A Return to Innocence & Nihilism in David Lapham's Stray Bullets: Sunshine & Roses Part 1 "Kretchmeyer"


David and Maria Lapham have built a career of creating comics that make crime cool. Crime is fun and sexy and exhilarating. It’s a little scary but it gives you the thrill that lets you know that you’re really alive. One person’s terror is another person’s Adrenalin. That’s what Stray Bullets is; a shot of Adrenalin that keeps you riding high until it wears off and you come crashing back down to reality and see the terror for what it is. The Lapham’s Stray Bullets: Sunshine & Roses Part 1: “Kretchmeyer” seduces the reader just as almost all of the characters in it are seduced by something or someone. There are a longing and desire on nearly every page, portrayed in every set of eyes that has to look out into this world that David Lapham has drawn.

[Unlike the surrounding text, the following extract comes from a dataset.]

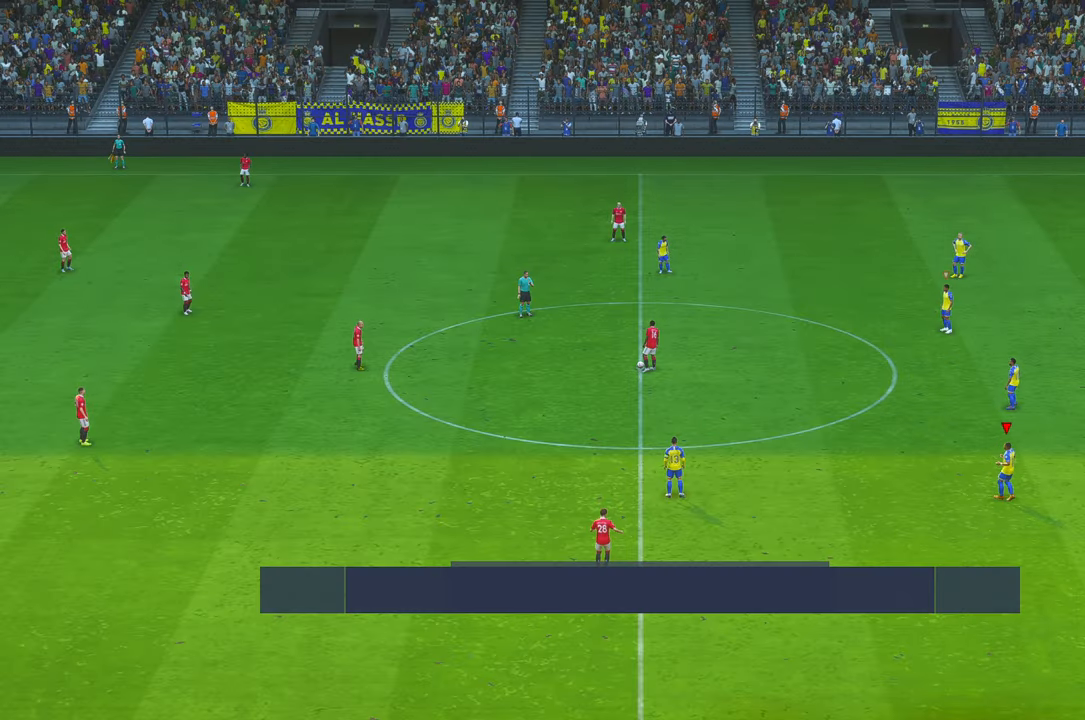
{"dt_ms": 500, "buttons": ["R2"], "left_stick": "up-left", "right_stick": "center", "events": [[100, "left_stick", "down-left"], [200, "left_stick", "left"], [367, "left_stick", "up-left"]]}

This book goes back to the beginnings of Stray Bullets before Beth, Nina, and Orson are on the run from Harry and his network of criminals and killers. This is practically Stray Bullets: Year One even though the book covers a couple of year span. There’s a degree of “filling in the details” in this book but it feels like so much more than just a supplement to the Laphams’ previous crime epic. Sunshine & Roses (as opposed to “Innocence and Nihilism,” the first volume of the original series) is a fresh start for these characters where we get to see them face all of the same mistakes again and maybe hope that they'll make different choices. Stray Bullets explores those choices that these characters make, the decisions between right and wrong where “wrong” is always the choice that’s made.

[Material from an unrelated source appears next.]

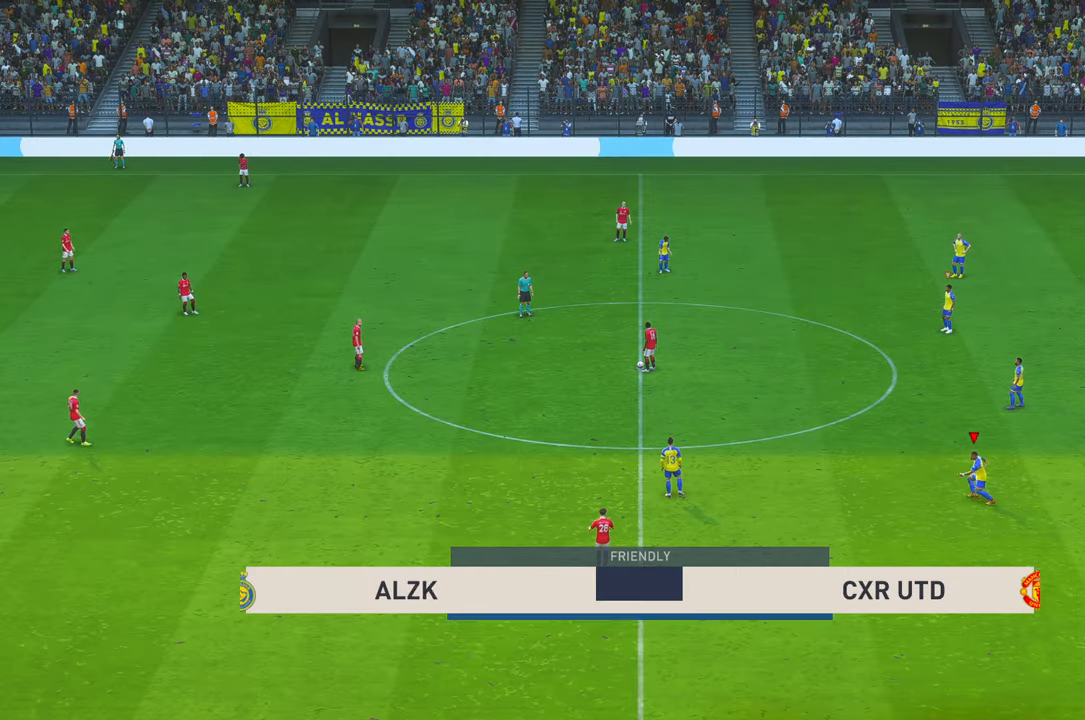
{"dt_ms": 500, "buttons": ["R2"], "left_stick": "up-left", "right_stick": "center", "events": []}
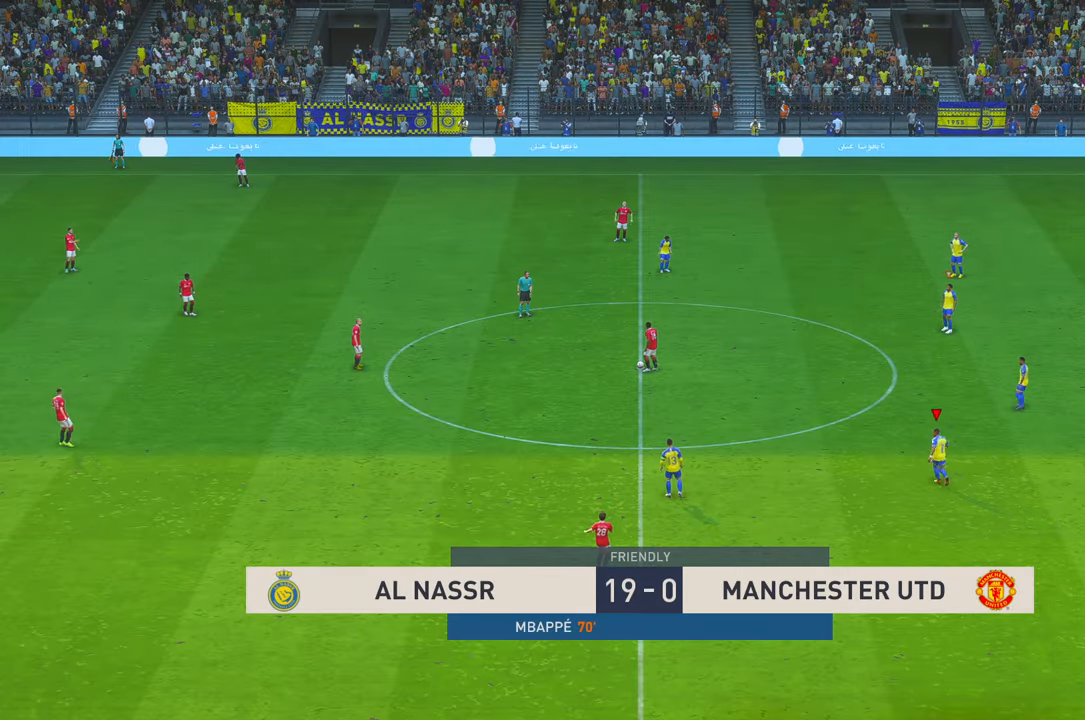
{"dt_ms": 500, "buttons": ["R2"], "left_stick": "up-left", "right_stick": "center", "events": []}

Sunshine & Roses Part 1 shows what life was like before everything went to hell for Beth and the other characters as chronicled in the earlier series. Taking place in Baltimore between 1979 and 1981, David Lapham creates a sense of community in this book. While so much of the story (and half of the whole Stray Bullets whole story) centers around Beth, the girl that isn’t good for anyone but everyone ends up falling in love with her anyway, Lapham builds this dysfunctional support community that’s made up of killers, drug addicts, criminals, hangers-on, and the unfortunate innocents children and dupes that get pulled into their orbit.

By focusing on this community, Lapham is in some ways transforming Stray Bullets into a romance comic. Well, maybe it’s not a transformation as much as it’s an infusion of romantic entanglements. In the past stories of Beth, Orson, Nina, and the on the run Virginia Applejack, the kidnapped and missing girl that was the other half of the original Stray Bullets epic (and focus of the last miniseries,) we’ve seen these characters desperation and fight for survival. In Sunshine & Roses, we see these characters in a simpler time. It’s a no-less-dangerous time but most of the characters are a bit more innocent and idealistic in their desires and motives.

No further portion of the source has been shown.